Buluşmalarımızda dinlediğim kadarıyla, genç kuşak için alternatif mekânlarda sergi görmek hep çok heyecan verici oluyor. Bu edisyonda da yine öyle olacağını umuyorum. Bu büyük ölçekli uluslarası sergide, çeşitli coğrafyalardan ve kuşaklardan sanatçıların işleriyle karşılaşacaklar. Hem bugünün aciliyetlerini hem de farklı gelecek olasılıklarını gündeme getiren bu işlerin kendi kuşakları için önereceği sorular ve bakış açıları gündeme gelecek diye tahmin ediyorum. Beraberinde eserler arasındaki diyalogları keşfederken kendi deneyimlerini de serginin parçası haline getirecekler. Yalnızca izleyici olmak değil, aynı zamanda tartışmaya katılmak, farklı perspektiflerle karşılaşmak ve birlikte düşünmek için de bir davet.
2026’da kurulacak akademi ve kamusal program ayağı, bienalin kurumsal belleğine nasıl eklemlenecek? Sizce bu girişim bienali yalnızca geçici bir sergi olmaktan çıkarıp kalıcı bir öğrenme ve buluşma alanına dönüştürebilir mi?
Evet, tam da bu hedefle kurguluyoruz. İstanbul Bienali Akademisi, yalnızca 2026 yılı için değil, bundan sonraki edisyonlar için kalıcı bir yapı olmayı hedefliyor.

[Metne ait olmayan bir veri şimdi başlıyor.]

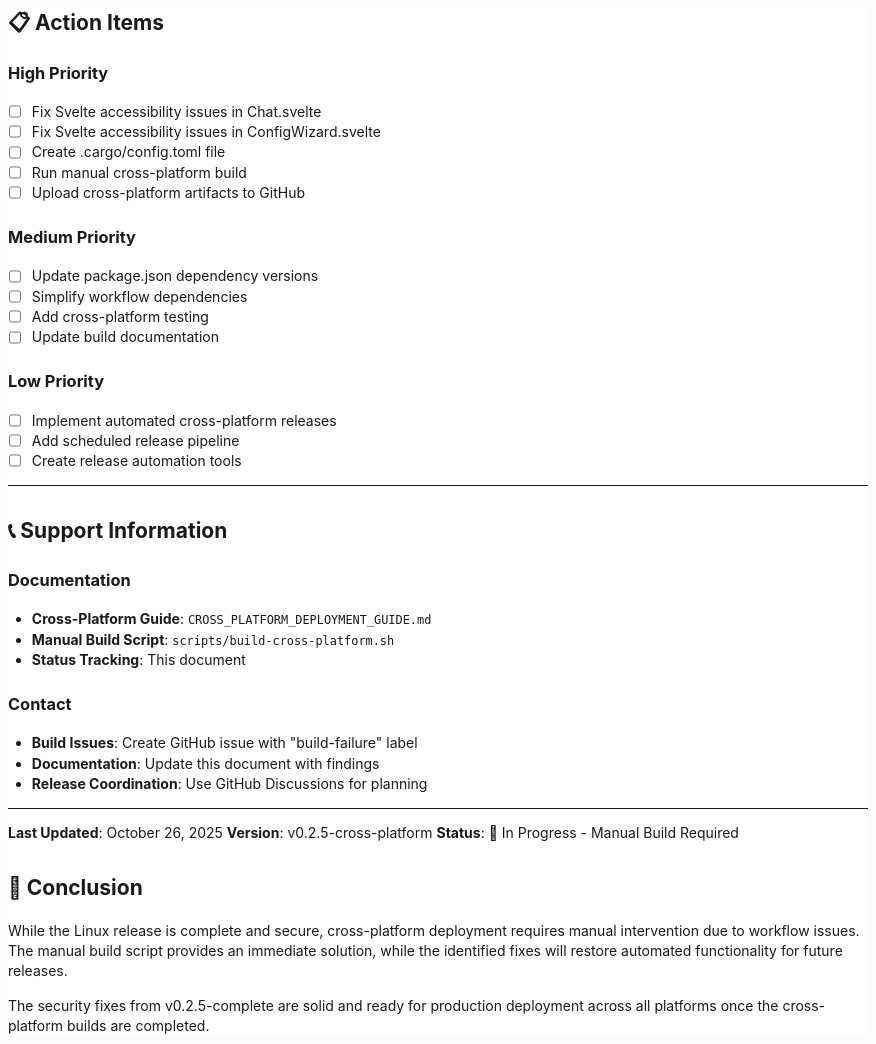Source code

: 
## 📋 Action Items

### High Priority
- [ ] Fix Svelte accessibility issues in Chat.svelte
- [ ] Fix Svelte accessibility issues in ConfigWizard.svelte
- [ ] Create .cargo/config.toml file
- [ ] Run manual cross-platform build
- [ ] Upload cross-platform artifacts to GitHub

### Medium Priority
- [ ] Update package.json dependency versions
- [ ] Simplify workflow dependencies
- [ ] Add cross-platform testing
- [ ] Update build documentation

### Low Priority
- [ ] Implement automated cross-platform releases
- [ ] Add scheduled release pipeline
- [ ] Create release automation tools

---

## 📞 Support Information

### Documentation
- **Cross-Platform Guide**: `CROSS_PLATFORM_DEPLOYMENT_GUIDE.md`
- **Manual Build Script**: `scripts/build-cross-platform.sh`
- **Status Tracking**: This document

### Contact
- **Build Issues**: Create GitHub issue with "build-failure" label
- **Documentation**: Update this document with findings
- **Release Coordination**: Use GitHub Discussions for planning

---

**Last Updated**: October 26, 2025
**Version**: v0.2.5-cross-platform
**Status**: 🔄 In Progress - Manual Build Required

## 🏁 Conclusion

While the Linux release is complete and secure, cross-platform deployment requires manual intervention due to workflow issues. The manual build script provides an immediate solution, while the identified fixes will restore automated functionality for future releases.

The security fixes from v0.2.5-complete are solid and ready for production deployment across all platforms once the cross-platform builds are completed.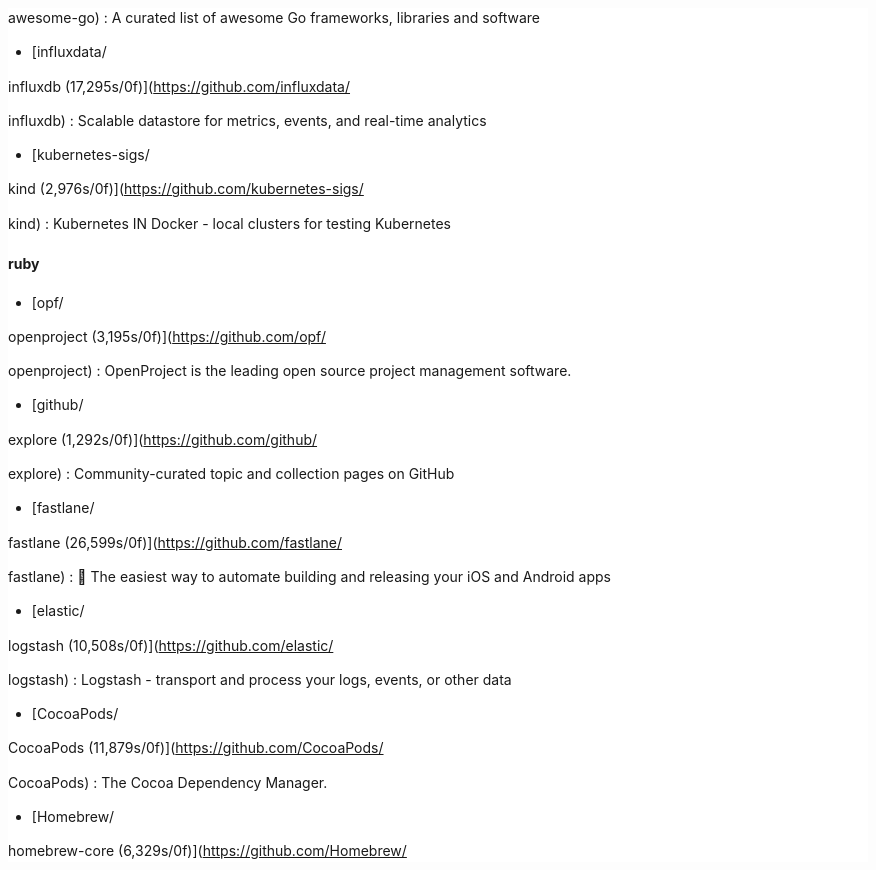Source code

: awesome-go) : A curated list of awesome Go frameworks, libraries and software
* [influxdata/



influxdb (17,295s/0f)](https://github.com/influxdata/



influxdb) : Scalable datastore for metrics, events, and real-time analytics
* [kubernetes-sigs/



kind (2,976s/0f)](https://github.com/kubernetes-sigs/



kind) : Kubernetes IN Docker - local clusters for testing Kubernetes

#### ruby
* [opf/



openproject (3,195s/0f)](https://github.com/opf/



openproject) : OpenProject is the leading open source project management software.
* [github/



explore (1,292s/0f)](https://github.com/github/



explore) : Community-curated topic and collection pages on GitHub
* [fastlane/



fastlane (26,599s/0f)](https://github.com/fastlane/



fastlane) : 🚀 The easiest way to automate building and releasing your iOS and Android apps
* [elastic/



logstash (10,508s/0f)](https://github.com/elastic/



logstash) : Logstash - transport and process your logs, events, or other data
* [CocoaPods/



CocoaPods (11,879s/0f)](https://github.com/CocoaPods/



CocoaPods) : The Cocoa Dependency Manager.
* [Homebrew/



homebrew-core (6,329s/0f)](https://github.com/Homebrew/
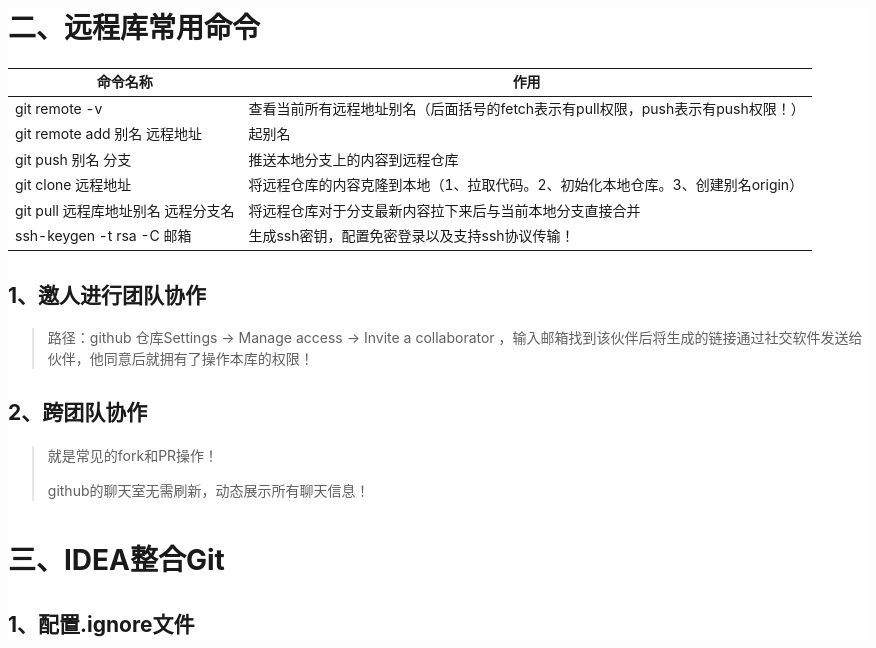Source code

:

# 二、远程库常用命令



| 命令名称                           | 作用                                                         |
| ---------------------------------- | ------------------------------------------------------------ |
| git remote -v                      | 查看当前所有远程地址别名（后面括号的fetch表示有pull权限，push表示有push权限！） |
| git remote add 别名 远程地址       | 起别名                                                       |
| git push 别名 分支                 | 推送本地分支上的内容到远程仓库                               |
| git clone 远程地址                 | 将远程仓库的内容克隆到本地（1、拉取代码。2、初始化本地仓库。3、创建别名origin） |
| git pull 远程库地址别名 远程分支名 | 将远程仓库对于分支最新内容拉下来后与当前本地分支直接合并     |
| ssh-keygen -t rsa -C 邮箱          | 生成ssh密钥，配置免密登录以及支持ssh协议传输！               |





## 1、邀人进行团队协作



> 路径：github 仓库Settings -> Manage access -> Invite a collaborator ，输入邮箱找到该伙伴后将生成的链接通过社交软件发送给伙伴，他同意后就拥有了操作本库的权限！





## 2、跨团队协作



> 就是常见的fork和PR操作！
>
> github的聊天室无需刷新，动态展示所有聊天信息！















# 三、IDEA整合Git





## 1、配置.ignore文件
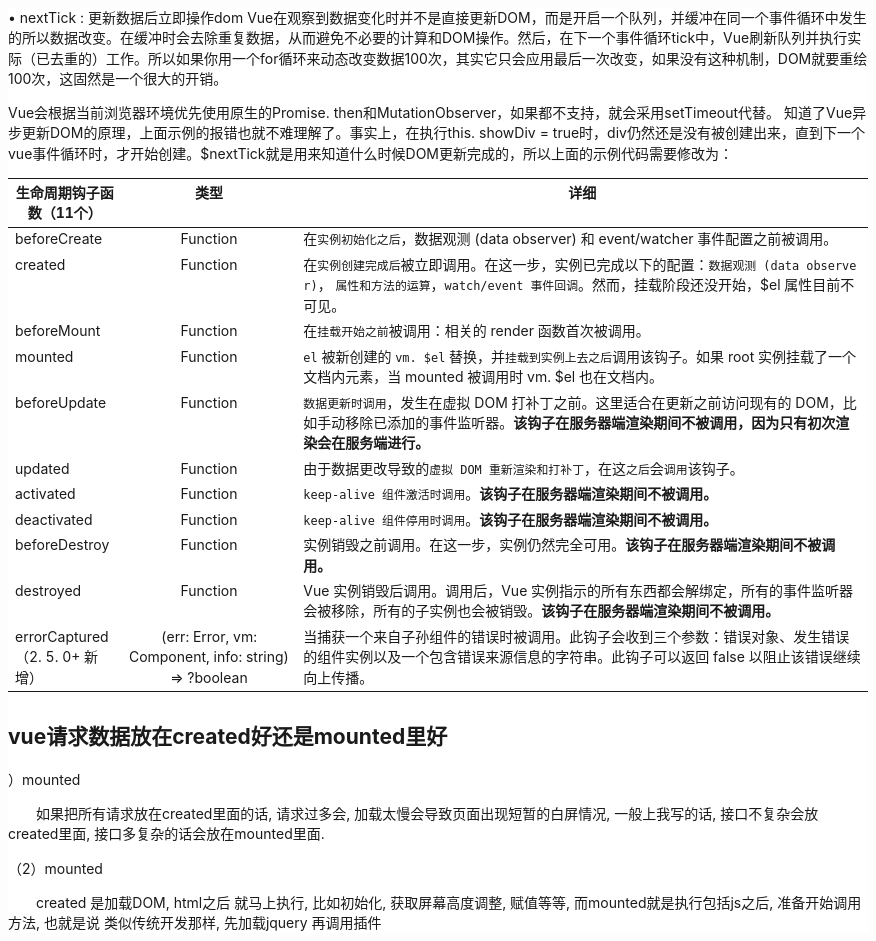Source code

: • nextTick : 更新数据后立即操作dom
Vue在观察到数据变化时并不是直接更新DOM，而是开启一个队列，并缓冲在同一个事件循环中发生的所以数据改变。在缓冲时会去除重复数据，从而避免不必要的计算和DOM操作。然后，在下一个事件循环tick中，Vue刷新队列并执行实际（已去重的）工作。所以如果你用一个for循环来动态改变数据100次，其实它只会应用最后一次改变，如果没有这种机制，DOM就要重绘100次，这固然是一个很大的开销。

Vue会根据当前浏览器环境优先使用原生的Promise. then和MutationObserver，如果都不支持，就会采用setTimeout代替。
知道了Vue异步更新DOM的原理，上面示例的报错也就不难理解了。事实上，在执行this. showDiv = true时，div仍然还是没有被创建出来，直到下一个vue事件循环时，才开始创建。$nextTick就是用来知道什么时候DOM更新完成的，所以上面的示例代码需要修改为：

<table><thead><tr><th>生命周期钩子函数（11个）</th><th style="text-align: center; ">类型</th><th>详细</th></tr></thead><tbody><tr><td>beforeCreate</td><td style="text-align: center; ">Function</td><td>在<code>实例初始化之后</code>，数据观测 (data observer) 和 event/watcher 事件配置之前被调用。</td></tr><tr><td>created</td><td style="text-align: center; ">Function</td><td>在<code>实例创建完成后</code>被立即调用。在这一步，实例已完成以下的配置：<code>数据观测 (data observer)</code>， <code>属性和方法的运算</code>，<code>watch/event 事件回调</code>。然而，挂载阶段还没开始，$el 属性目前不可见。</td></tr><tr><td>beforeMount</td><td style="text-align: center; ">Function</td><td>在<code>挂载开始之前</code>被调用：相关的 render 函数首次被调用。</td></tr><tr><td>mounted</td><td style="text-align: center; ">Function</td><td><code>el</code> 被新创建的 <code>vm. $el</code> 替换，并<code>挂载到实例上去之后</code>调用该钩子。如果 root 实例挂载了一个文档内元素，当 mounted 被调用时 vm. $el 也在文档内。</td></tr><tr><td>beforeUpdate</td><td style="text-align: center; ">Function</td><td><code>数据更新时调用</code>，发生在虚拟 DOM 打补丁之前。这里适合在更新之前访问现有的 DOM，比如手动移除已添加的事件监听器。<strong>该钩子在服务器端渲染期间不被调用，因为只有初次渲染会在服务端进行。</strong></td></tr><tr><td>updated</td><td style="text-align: center; ">Function</td><td>由于数据更改导致的<code>虚拟 DOM 重新渲染和打补丁</code>，在这<code>之后</code>会<code>调用</code>该钩子。</td></tr><tr><td>activated</td><td style="text-align: center; ">Function</td><td><code>keep-alive 组件激活时调用</code>。<strong>该钩子在服务器端渲染期间不被调用。</strong></td></tr><tr><td>deactivated</td><td style="text-align: center; ">Function</td><td><code>keep-alive 组件停用时调用</code>。<strong>该钩子在服务器端渲染期间不被调用。</strong></td></tr><tr><td>beforeDestroy</td><td style="text-align: center; ">Function</td><td>实例销毁之前调用。在这一步，实例仍然完全可用。<strong>该钩子在服务器端渲染期间不被调用。</strong></td></tr><tr><td>destroyed</td><td style="text-align: center; ">Function</td><td>Vue 实例销毁后调用。调用后，Vue 实例指示的所有东西都会解绑定，所有的事件监听器会被移除，所有的子实例也会被销毁。<strong>该钩子在服务器端渲染期间不被调用。</strong></td></tr><tr><td>errorCaptured（2. 5. 0+ 新增）</td><td style="text-align: center; ">(err: Error, vm: Component, info: string) =&gt; ?boolean</td><td>当捕获一个来自子孙组件的错误时被调用。此钩子会收到三个参数：错误对象、发生错误的组件实例以及一个包含错误来源信息的字符串。此钩子可以返回 false 以阻止该错误继续向上传播。</td></tr></tbody></table>

## vue请求数据放在created好还是mounted里好

）mounted

　　如果把所有请求放在created里面的话, 请求过多会, 加载太慢会导致页面出现短暂的白屏情况, 一般上我写的话, 接口不复杂会放created里面, 接口多复杂的话会放在mounted里面. 

（2）mounted

　　created 是加载DOM, html之后 就马上执行, 比如初始化, 获取屏幕高度调整, 赋值等等, 而mounted就是执行包括js之后, 准备开始调用方法, 也就是说 类似传统开发那样, 先加载jquery 再调用插件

Sanatçıların uzun süreli araştırma ve üretimlerini desteklemek, inisiyatiflerle işbirlikleri geliştirmek ve kamusal programlarla tartışmaları süreklileştirmek bu akademinin temel amaçları. Dolayısıyla bienali süreli bir sergi olmasının yanında kalıcı bir öğrenme ve buluşma alanına dönüştürme potansiyelini çok önemsiyoruz. Şüphesiz bu, bienalin kurumsal belleğine yeni bir katman ekleyecek.
Sizce 18. İstanbul Bienali, bienallerin küresel işleyişinde nasıl bir model tartışması başlatabilir?
Üç yıla yayılan yapısıyla 18. İstanbul Bienali, bienal formatının geleceğine dair güçlü bir tartışma açıyor. Dünyada pek çok bienal, sergi dışında kültür ortamına sürekli katkıda bulunacak yollar arıyor. İstanbul Bienali’nin bu adımı, yalnızca sergiye odaklanmayan, aynı zamanda altyapıyı beslemeyi, sanatçılar için yeni öğrenme alanları açmayı, izleyicilerle uzun vadeli ilişkiler kurmayı hedefleyen bir model öneriyor. Bu yaklaşımın, bienallerin küresel ölçekte işleyişine dair tartışmaları besleyeceğini düşünüyorum.